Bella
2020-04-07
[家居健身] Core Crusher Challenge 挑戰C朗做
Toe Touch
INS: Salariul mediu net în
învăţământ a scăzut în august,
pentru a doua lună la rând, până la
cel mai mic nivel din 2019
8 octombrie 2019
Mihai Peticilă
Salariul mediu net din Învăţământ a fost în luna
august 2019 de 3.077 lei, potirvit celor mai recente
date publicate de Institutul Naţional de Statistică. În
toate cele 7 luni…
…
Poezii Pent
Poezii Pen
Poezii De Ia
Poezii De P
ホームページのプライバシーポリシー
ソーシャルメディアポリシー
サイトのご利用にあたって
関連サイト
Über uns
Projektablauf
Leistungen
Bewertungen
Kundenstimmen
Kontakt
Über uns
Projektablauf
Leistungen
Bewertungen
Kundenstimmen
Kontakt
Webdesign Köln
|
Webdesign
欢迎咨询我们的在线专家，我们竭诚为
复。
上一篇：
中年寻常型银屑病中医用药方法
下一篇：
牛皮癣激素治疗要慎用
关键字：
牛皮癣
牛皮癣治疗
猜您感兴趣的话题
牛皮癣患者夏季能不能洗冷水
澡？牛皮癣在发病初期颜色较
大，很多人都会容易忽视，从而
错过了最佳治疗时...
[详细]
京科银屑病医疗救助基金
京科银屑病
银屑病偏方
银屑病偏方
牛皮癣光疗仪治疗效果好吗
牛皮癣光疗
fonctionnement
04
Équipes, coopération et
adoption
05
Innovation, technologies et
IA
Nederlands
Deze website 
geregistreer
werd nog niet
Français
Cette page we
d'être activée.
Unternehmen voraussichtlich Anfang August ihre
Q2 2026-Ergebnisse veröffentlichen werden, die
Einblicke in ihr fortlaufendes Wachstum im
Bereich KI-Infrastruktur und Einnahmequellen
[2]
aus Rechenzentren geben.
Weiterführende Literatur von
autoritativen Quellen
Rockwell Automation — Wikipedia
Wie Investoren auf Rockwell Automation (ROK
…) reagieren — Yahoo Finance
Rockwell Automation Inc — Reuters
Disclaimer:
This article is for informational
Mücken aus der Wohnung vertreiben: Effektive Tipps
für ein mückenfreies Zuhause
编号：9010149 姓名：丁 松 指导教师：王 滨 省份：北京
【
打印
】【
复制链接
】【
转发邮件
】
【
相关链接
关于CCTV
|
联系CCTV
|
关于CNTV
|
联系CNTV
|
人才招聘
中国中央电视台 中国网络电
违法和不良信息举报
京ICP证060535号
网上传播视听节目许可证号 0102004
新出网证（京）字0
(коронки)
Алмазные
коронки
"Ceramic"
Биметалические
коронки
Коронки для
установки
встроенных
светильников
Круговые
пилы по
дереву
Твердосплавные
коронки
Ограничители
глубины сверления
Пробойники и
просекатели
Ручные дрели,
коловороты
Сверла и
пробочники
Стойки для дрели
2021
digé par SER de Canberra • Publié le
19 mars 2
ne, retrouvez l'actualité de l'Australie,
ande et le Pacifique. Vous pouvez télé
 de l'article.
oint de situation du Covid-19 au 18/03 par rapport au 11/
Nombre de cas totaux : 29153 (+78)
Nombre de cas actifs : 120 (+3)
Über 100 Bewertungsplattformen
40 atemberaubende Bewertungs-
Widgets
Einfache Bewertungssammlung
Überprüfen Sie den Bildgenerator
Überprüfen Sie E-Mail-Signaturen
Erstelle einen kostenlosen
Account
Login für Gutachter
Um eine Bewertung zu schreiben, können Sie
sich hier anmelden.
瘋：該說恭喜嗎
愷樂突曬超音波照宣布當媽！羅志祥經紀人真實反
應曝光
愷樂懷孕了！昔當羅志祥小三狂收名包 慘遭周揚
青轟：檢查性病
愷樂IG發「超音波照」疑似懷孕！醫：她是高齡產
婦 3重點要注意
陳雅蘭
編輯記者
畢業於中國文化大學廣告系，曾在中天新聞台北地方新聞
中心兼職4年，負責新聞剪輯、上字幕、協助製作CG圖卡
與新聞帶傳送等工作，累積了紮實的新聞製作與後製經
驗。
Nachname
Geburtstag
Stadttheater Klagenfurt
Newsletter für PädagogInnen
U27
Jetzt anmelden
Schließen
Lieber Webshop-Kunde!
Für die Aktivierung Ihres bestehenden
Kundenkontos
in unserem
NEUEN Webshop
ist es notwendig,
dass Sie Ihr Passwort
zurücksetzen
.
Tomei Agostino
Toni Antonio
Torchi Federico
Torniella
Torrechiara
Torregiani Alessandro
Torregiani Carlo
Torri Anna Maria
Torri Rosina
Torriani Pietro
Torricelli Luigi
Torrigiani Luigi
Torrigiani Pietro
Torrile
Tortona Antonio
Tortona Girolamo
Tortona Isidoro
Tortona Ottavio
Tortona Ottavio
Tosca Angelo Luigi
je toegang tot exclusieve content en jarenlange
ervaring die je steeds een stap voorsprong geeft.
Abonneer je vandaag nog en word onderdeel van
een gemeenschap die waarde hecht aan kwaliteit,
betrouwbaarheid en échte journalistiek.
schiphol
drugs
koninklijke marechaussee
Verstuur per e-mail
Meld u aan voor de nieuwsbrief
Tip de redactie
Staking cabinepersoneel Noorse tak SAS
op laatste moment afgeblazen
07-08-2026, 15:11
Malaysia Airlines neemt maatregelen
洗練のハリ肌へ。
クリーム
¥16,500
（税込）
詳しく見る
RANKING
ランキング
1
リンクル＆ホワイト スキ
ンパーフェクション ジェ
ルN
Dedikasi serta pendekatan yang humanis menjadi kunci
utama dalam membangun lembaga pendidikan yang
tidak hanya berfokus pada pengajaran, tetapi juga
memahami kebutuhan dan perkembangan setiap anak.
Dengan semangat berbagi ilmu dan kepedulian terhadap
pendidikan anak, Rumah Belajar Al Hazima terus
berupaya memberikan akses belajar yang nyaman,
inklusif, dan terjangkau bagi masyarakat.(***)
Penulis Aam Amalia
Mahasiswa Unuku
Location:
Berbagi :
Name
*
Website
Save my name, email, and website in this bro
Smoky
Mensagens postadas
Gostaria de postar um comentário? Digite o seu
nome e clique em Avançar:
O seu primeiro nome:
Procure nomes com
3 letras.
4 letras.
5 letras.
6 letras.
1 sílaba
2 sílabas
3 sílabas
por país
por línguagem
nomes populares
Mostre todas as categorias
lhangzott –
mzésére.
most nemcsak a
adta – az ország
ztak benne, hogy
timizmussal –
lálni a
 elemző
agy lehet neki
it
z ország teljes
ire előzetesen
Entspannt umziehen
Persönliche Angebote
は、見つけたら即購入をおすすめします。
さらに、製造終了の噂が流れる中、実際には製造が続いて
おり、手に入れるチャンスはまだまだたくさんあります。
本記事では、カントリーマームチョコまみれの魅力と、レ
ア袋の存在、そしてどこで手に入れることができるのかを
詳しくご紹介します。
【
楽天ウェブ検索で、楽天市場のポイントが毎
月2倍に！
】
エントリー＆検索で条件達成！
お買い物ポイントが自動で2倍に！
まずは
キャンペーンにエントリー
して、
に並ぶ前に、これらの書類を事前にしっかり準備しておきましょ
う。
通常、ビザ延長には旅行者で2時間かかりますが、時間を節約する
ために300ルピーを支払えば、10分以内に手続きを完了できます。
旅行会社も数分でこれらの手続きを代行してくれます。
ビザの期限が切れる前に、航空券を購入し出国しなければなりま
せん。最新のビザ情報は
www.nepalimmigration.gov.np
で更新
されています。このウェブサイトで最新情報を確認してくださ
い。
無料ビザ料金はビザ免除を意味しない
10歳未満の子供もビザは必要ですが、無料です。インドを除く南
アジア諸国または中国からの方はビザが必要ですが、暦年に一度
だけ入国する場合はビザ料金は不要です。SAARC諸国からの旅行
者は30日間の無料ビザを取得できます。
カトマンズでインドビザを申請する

[TO DO]: Your task is to give back every record exactly.

[EXERCISE RESPONSE]:
Bella
2020-04-07
[家居健身] Core Crusher Challenge 挑戰C朗做
Toe Touch
INS: Salariul mediu net în
învăţământ a scăzut în august,
pentru a doua lună la rând, până la
cel mai mic nivel din 2019
8 octombrie 2019
Mihai Peticilă
Salariul mediu net din Învăţământ a fost în luna
august 2019 de 3.077 lei, potirvit celor mai recente
date publicate de Institutul Naţional de Statistică. În
toate cele 7 luni…
…
Poezii Pent
Poezii Pen
Poezii De Ia
Poezii De P
ホームページのプライバシーポリシー
ソーシャルメディアポリシー
サイトのご利用にあたって
関連サイト
Über uns
Projektablauf
Leistungen
Bewertungen
Kundenstimmen
Kontakt
Über uns
Projektablauf
Leistungen
Bewertungen
Kundenstimmen
Kontakt
Webdesign Köln
|
Webdesign
欢迎咨询我们的在线专家，我们竭诚为
复。
上一篇：
中年寻常型银屑病中医用药方法
下一篇：
牛皮癣激素治疗要慎用
关键字：
牛皮癣
牛皮癣治疗
猜您感兴趣的话题
牛皮癣患者夏季能不能洗冷水
澡？牛皮癣在发病初期颜色较
大，很多人都会容易忽视，从而
错过了最佳治疗时...
[详细]
京科银屑病医疗救助基金
京科银屑病
银屑病偏方
银屑病偏方
牛皮癣光疗仪治疗效果好吗
牛皮癣光疗
fonctionnement
04
Équipes, coopération et
adoption
05
Innovation, technologies et
IA
Nederlands
Deze website 
geregistreer
werd nog niet
Français
Cette page we
d'être activée.
Unternehmen voraussichtlich Anfang August ihre
Q2 2026-Ergebnisse veröffentlichen werden, die
Einblicke in ihr fortlaufendes Wachstum im
Bereich KI-Infrastruktur und Einnahmequellen
[2]
aus Rechenzentren geben.
Weiterführende Literatur von
autoritativen Quellen
Rockwell Automation — Wikipedia
Wie Investoren auf Rockwell Automation (ROK
…) reagieren — Yahoo Finance
Rockwell Automation Inc — Reuters
Disclaimer:
This article is for informational
Mücken aus der Wohnung vertreiben: Effektive Tipps
für ein mückenfreies Zuhause
编号：9010149 姓名：丁 松 指导教师：王 滨 省份：北京
【
打印
】【
复制链接
】【
转发邮件
】
【
相关链接
关于CCTV
|
联系CCTV
|
关于CNTV
|
联系CNTV
|
人才招聘
中国中央电视台 中国网络电
违法和不良信息举报
京ICP证060535号
网上传播视听节目许可证号 0102004
新出网证（京）字0
(коронки)
Алмазные
коронки
"Ceramic"
Биметалические
коронки
Коронки для
установки
встроенных
светильников
Круговые
пилы по
дереву
Твердосплавные
коронки
Ограничители
глубины сверления
Пробойники и
просекатели
Ручные дрели,
коловороты
Сверла и
пробочники
Стойки для дрели
2021
digé par SER de Canberra • Publié le
19 mars 2
ne, retrouvez l'actualité de l'Australie,
ande et le Pacifique. Vous pouvez télé
 de l'article.
oint de situation du Covid-19 au 18/03 par rapport au 11/
Nombre de cas totaux : 29153 (+78)
Nombre de cas actifs : 120 (+3)
Über 100 Bewertungsplattformen
40 atemberaubende Bewertungs-
Widgets
Einfache Bewertungssammlung
Überprüfen Sie den Bildgenerator
Überprüfen Sie E-Mail-Signaturen
Erstelle einen kostenlosen
Account
Login für Gutachter
Um eine Bewertung zu schreiben, können Sie
sich hier anmelden.
瘋：該說恭喜嗎
愷樂突曬超音波照宣布當媽！羅志祥經紀人真實反
應曝光
愷樂懷孕了！昔當羅志祥小三狂收名包 慘遭周揚
青轟：檢查性病
愷樂IG發「超音波照」疑似懷孕！醫：她是高齡產
婦 3重點要注意
陳雅蘭
編輯記者
畢業於中國文化大學廣告系，曾在中天新聞台北地方新聞
中心兼職4年，負責新聞剪輯、上字幕、協助製作CG圖卡
與新聞帶傳送等工作，累積了紮實的新聞製作與後製經
驗。
Nachname
Geburtstag
Stadttheater Klagenfurt
Newsletter für PädagogInnen
U27
Jetzt anmelden
Schließen
Lieber Webshop-Kunde!
Für die Aktivierung Ihres bestehenden
Kundenkontos
in unserem
NEUEN Webshop
ist es notwendig,
dass Sie Ihr Passwort
zurücksetzen
.
Tomei Agostino
Toni Antonio
Torchi Federico
Torniella
Torrechiara
Torregiani Alessandro
Torregiani Carlo
Torri Anna Maria
Torri Rosina
Torriani Pietro
Torricelli Luigi
Torrigiani Luigi
Torrigiani Pietro
Torrile
Tortona Antonio
Tortona Girolamo
Tortona Isidoro
Tortona Ottavio
Tortona Ottavio
Tosca Angelo Luigi
je toegang tot exclusieve content en jarenlange
ervaring die je steeds een stap voorsprong geeft.
Abonneer je vandaag nog en word onderdeel van
een gemeenschap die waarde hecht aan kwaliteit,
betrouwbaarheid en échte journalistiek.
schiphol
drugs
koninklijke marechaussee
Verstuur per e-mail
Meld u aan voor de nieuwsbrief
Tip de redactie
Staking cabinepersoneel Noorse tak SAS
op laatste moment afgeblazen
07-08-2026, 15:11
Malaysia Airlines neemt maatregelen
洗練のハリ肌へ。
クリーム
¥16,500
（税込）
詳しく見る
RANKING
ランキング
1
リンクル＆ホワイト スキ
ンパーフェクション ジェ
ルN
Dedikasi serta pendekatan yang humanis menjadi kunci
utama dalam membangun lembaga pendidikan yang
tidak hanya berfokus pada pengajaran, tetapi juga
memahami kebutuhan dan perkembangan setiap anak.
Dengan semangat berbagi ilmu dan kepedulian terhadap
pendidikan anak, Rumah Belajar Al Hazima terus
berupaya memberikan akses belajar yang nyaman,
inklusif, dan terjangkau bagi masyarakat.(***)
Penulis Aam Amalia
Mahasiswa Unuku
Location:
Berbagi :
Name
*
Website
Save my name, email, and website in this bro
Smoky
Mensagens postadas
Gostaria de postar um comentário? Digite o seu
nome e clique em Avançar:
O seu primeiro nome:
Procure nomes com
3 letras.
4 letras.
5 letras.
6 letras.
1 sílaba
2 sílabas
3 sílabas
por país
por línguagem
nomes populares
Mostre todas as categorias
lhangzott –
mzésére.
most nemcsak a
adta – az ország
ztak benne, hogy
timizmussal –
lálni a
 elemző
agy lehet neki
it
z ország teljes
ire előzetesen
Entspannt umziehen
Persönliche Angebote
は、見つけたら即購入をおすすめします。
さらに、製造終了の噂が流れる中、実際には製造が続いて
おり、手に入れるチャンスはまだまだたくさんあります。
本記事では、カントリーマームチョコまみれの魅力と、レ
ア袋の存在、そしてどこで手に入れることができるのかを
詳しくご紹介します。
【
楽天ウェブ検索で、楽天市場のポイントが毎
月2倍に！
】
エントリー＆検索で条件達成！
お買い物ポイントが自動で2倍に！
まずは
キャンペーンにエントリー
して、
に並ぶ前に、これらの書類を事前にしっかり準備しておきましょ
う。
通常、ビザ延長には旅行者で2時間かかりますが、時間を節約する
ために300ルピーを支払えば、10分以内に手続きを完了できます。
旅行会社も数分でこれらの手続きを代行してくれます。
ビザの期限が切れる前に、航空券を購入し出国しなければなりま
せん。最新のビザ情報は
www.nepalimmigration.gov.np
で更新
されています。このウェブサイトで最新情報を確認してくださ
い。
無料ビザ料金はビザ免除を意味しない
10歳未満の子供もビザは必要ですが、無料です。インドを除く南
アジア諸国または中国からの方はビザが必要ですが、暦年に一度
だけ入国する場合はビザ料金は不要です。SAARC諸国からの旅行
者は30日間の無料ビザを取得できます。
カトマンズでインドビザを申請する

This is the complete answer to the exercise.